La dimensione “locale”, in ogni ambito, acquisisce un valore del tutto nuovo in un contesto “globale”, nella misura in cui i due versanti per un verso si oppongono l’un l’altro, per altro verso si integrano. E’ il tema del cosiddetto “glocal” ricco di implicazioni da approfondire. *Consideriamo irrinunciabile e centrale – anche qui assumendo la “persona” a misura e fondamento – il tema della scuola e del compito, anzitutto “educativo” che, allo stesso modo, le appartiene in ogni ordine e grado degli studi. Si tratta, a maggior riprova del primato che gli riconosciamo, di un argomento su cui insistiamo fin dal Manifesto del novembre 2019.

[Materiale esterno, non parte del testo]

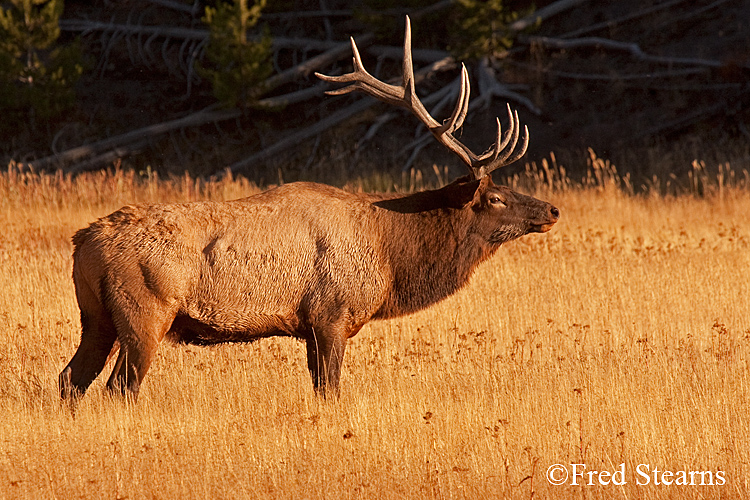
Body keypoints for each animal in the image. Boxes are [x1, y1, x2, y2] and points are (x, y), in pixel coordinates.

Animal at [60, 16, 560, 402]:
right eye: (495, 198)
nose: (552, 211)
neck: (391, 255)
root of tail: (83, 241)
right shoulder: (331, 314)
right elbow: (331, 391)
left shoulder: (313, 326)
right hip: (145, 309)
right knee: (118, 387)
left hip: (95, 315)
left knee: (70, 379)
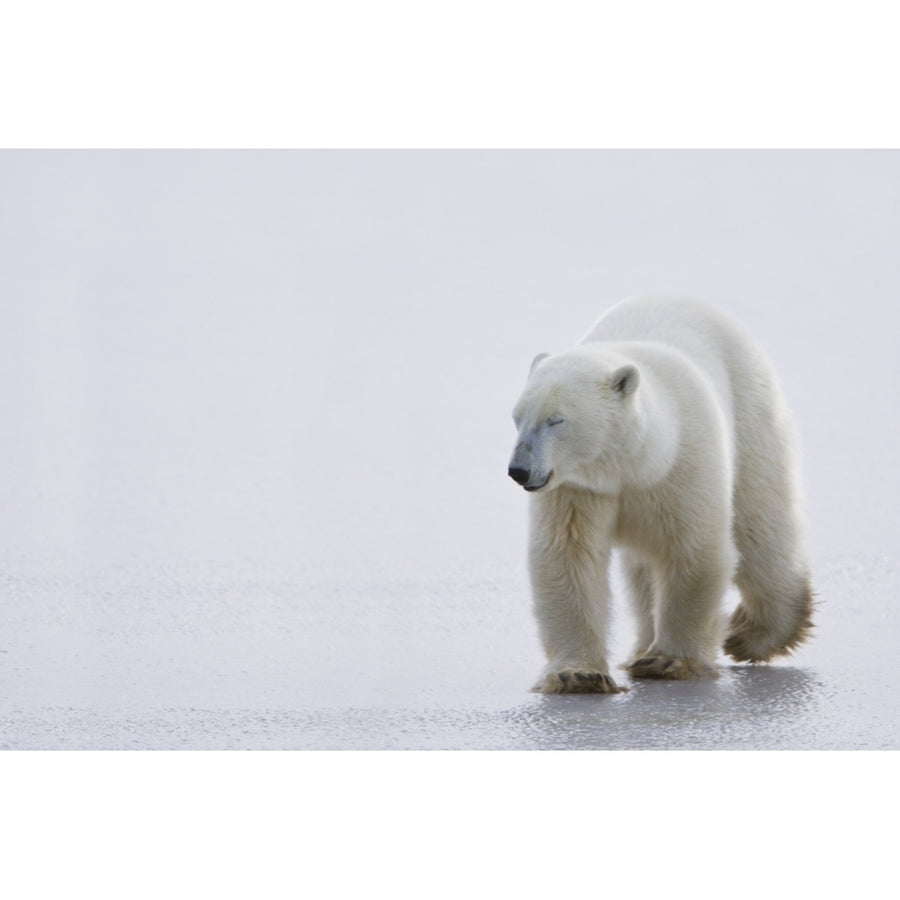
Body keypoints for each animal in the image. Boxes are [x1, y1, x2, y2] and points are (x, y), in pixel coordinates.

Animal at [510, 292, 812, 692]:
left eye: (556, 419)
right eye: (517, 417)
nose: (519, 470)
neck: (635, 465)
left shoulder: (682, 465)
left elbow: (693, 550)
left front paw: (669, 660)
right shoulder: (578, 488)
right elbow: (568, 557)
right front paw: (578, 674)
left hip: (750, 408)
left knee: (760, 522)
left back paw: (756, 634)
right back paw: (641, 647)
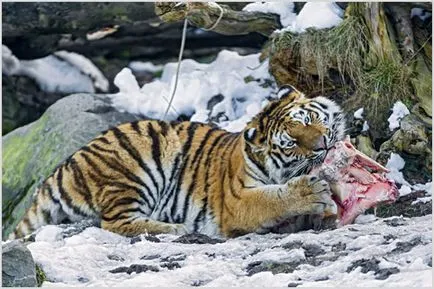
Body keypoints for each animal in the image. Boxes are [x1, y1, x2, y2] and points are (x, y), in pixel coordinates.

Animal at [9, 85, 346, 238]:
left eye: (310, 120)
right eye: (291, 143)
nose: (323, 144)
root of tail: (68, 162)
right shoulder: (236, 202)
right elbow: (272, 199)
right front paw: (311, 193)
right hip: (134, 171)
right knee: (114, 223)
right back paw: (176, 228)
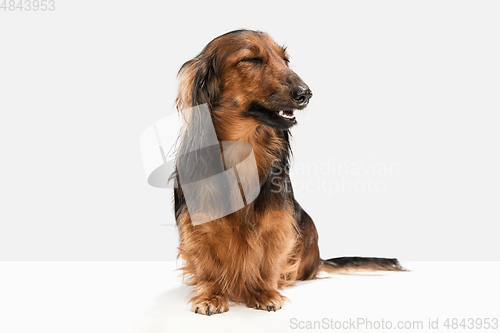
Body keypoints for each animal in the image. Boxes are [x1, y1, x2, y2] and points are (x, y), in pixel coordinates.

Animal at [174, 29, 404, 316]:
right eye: (251, 59)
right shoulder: (199, 223)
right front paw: (210, 294)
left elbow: (268, 257)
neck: (242, 153)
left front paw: (264, 292)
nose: (305, 93)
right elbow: (205, 260)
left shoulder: (277, 222)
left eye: (285, 60)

Questo versante introduce ad un altro tema, da tutti largamente trascurato ed, al contrario, di primario valore per noi. Vogliamo intestarci una forte iniziativa politica sul fronte delle età minori della vita. Infanzia ed adolescenza, la fascia dell’età evolutiva, rappresentano quell’ampia finestra che si apre sull’intero panorama della vita e sostanzialmente fin da subito ne decide i presupposti.

Viviamo in una società che, al riparo dell’ipocrisia del “politicamente corretto”, di fatto trascura questo versante ed ignora l’alto livello di interdisciplinarietà richiesto dalle politiche relative a tale settore. Noi proponiamo che l’età dello sviluppo venga assunta emblematicamente come asse centrale delle politiche di welfare.

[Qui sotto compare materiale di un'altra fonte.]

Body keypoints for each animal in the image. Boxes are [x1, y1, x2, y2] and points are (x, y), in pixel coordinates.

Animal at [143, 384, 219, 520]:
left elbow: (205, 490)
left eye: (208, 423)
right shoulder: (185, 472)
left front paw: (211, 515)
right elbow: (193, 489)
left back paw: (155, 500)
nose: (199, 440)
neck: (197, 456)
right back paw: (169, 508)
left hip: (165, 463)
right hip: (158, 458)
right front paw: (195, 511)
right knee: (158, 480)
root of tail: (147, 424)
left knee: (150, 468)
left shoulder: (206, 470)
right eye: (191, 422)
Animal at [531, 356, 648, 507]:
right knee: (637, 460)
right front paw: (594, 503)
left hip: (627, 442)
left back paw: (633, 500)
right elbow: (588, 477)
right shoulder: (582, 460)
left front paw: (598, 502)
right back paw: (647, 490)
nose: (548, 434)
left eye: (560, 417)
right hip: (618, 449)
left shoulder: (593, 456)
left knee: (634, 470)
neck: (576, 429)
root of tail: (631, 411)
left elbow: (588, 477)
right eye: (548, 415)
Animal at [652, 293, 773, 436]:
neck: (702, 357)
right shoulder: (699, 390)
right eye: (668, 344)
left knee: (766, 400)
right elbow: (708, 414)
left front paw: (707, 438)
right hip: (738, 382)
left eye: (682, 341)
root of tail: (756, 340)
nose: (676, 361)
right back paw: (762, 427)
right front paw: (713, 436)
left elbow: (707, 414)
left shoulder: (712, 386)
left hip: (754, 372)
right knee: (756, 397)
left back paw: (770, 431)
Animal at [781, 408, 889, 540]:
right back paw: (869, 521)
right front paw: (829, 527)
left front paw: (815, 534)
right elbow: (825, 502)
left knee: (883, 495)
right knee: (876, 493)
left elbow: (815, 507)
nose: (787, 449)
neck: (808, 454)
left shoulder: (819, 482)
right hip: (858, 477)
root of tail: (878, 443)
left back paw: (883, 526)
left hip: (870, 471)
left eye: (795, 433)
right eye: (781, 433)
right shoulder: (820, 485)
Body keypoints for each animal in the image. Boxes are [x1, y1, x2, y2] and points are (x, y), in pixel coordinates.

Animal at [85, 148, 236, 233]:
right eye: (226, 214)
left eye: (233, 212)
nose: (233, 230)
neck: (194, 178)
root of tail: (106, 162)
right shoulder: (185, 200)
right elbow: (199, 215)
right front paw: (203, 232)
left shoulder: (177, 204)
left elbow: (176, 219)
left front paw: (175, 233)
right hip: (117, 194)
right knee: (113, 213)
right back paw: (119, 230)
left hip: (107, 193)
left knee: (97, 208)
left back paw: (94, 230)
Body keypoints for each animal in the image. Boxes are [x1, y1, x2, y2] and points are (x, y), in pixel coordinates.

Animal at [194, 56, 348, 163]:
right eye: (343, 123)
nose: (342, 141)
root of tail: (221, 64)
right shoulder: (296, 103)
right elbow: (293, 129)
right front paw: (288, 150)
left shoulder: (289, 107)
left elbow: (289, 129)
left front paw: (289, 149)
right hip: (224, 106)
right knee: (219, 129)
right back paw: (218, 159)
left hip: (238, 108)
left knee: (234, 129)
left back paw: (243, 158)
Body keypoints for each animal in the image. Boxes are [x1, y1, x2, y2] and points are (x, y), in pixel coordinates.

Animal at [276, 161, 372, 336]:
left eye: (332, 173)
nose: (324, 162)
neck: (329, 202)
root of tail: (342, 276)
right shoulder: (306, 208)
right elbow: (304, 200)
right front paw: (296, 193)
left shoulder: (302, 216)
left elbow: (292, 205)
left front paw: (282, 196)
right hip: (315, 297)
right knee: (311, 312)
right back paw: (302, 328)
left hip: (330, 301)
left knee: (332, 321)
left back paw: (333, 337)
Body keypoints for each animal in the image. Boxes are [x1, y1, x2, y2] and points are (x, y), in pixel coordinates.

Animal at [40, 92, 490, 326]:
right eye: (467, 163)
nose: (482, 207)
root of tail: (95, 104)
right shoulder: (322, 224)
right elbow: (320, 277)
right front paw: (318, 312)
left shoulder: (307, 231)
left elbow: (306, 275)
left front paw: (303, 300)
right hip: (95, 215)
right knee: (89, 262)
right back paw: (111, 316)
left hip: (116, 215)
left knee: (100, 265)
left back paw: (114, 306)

Nella società della conoscenza e della comunicazione, la lotta senza quartiere alla povertà educativa minorile, all’ abbandono scolastico, alla deprivazione culturale, allo smarrimento della naturale creatività delle più giovani generazioni rappresentano un categorico imperativo morale cui non possiamo sottrarci. Siamo altrettanto convinti dell’ urgenza che, dopo decenni segnati da una cultura dei cosiddetti “diritti civili”, declinati in chiave rigorosamente individualistica, sia giunto il momento di avviare finalmente una organica “stagione dei diritti sociali”, incardinati su quei valori di relazione e di reciprocità che trovano nella famiglia la loro espressione basilare e più compiuta: casa, lavoro, l’educazione dei figli e la salute, la cultura, la cura degli anziani, la vivibilità della città e dell’ambiente. E il lavoro, la garanzia e la stabilità del lavoro, la compatibilità con strategie sostenibili di sviluppo produttivo rappresenta un’altra frontiera che caratterizza il nostro impegno.

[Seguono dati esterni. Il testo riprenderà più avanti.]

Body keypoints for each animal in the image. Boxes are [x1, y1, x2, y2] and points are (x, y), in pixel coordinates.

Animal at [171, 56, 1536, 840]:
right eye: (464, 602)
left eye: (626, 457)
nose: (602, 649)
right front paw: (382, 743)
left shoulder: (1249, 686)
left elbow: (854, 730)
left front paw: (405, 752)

Infine, ma non da ultimo, il nostro impegno politico intende affrontare, pienamente e convintamente nel solco della Dottrina Sociale della Chiesa, in modo organico la tematica, ogni giorno più coinvolgente, delle questioni cosiddette “eticamente sensibili”. Pensiamo che, nel tempo straordinario che ci è dato vivere, la politica, in ogni sua espressione, abbia bisogno di quella che osiamo chiamare una sua “rifondazione antropologica”. Debba, in sostanza, avere la pazienza ed il coraggio di guardare al di là di sé stessa, accettando di rimettere in discussione le sue più consolidate categorie interpretative alla luce di un confronto schietto, diretto, sincero con quelle ragioni ultime della vita che la scienza ci consente sì di aggredire in modo fino ad ieri impensabile, ma di cui, soprattutto, ci sa dire e documentare l’equilibrio e l’incomparabile bellezza. Ci piacerebbe saper invitare, perché ci aiutino a riflettere insieme attorno alla stupefacente ricchezza della vita, anche coloro che provengono da altre culture ed hanno, come noi del resto, bisogno di abbandonare vecchi stereotipi e posture ideologiche di altri tempi.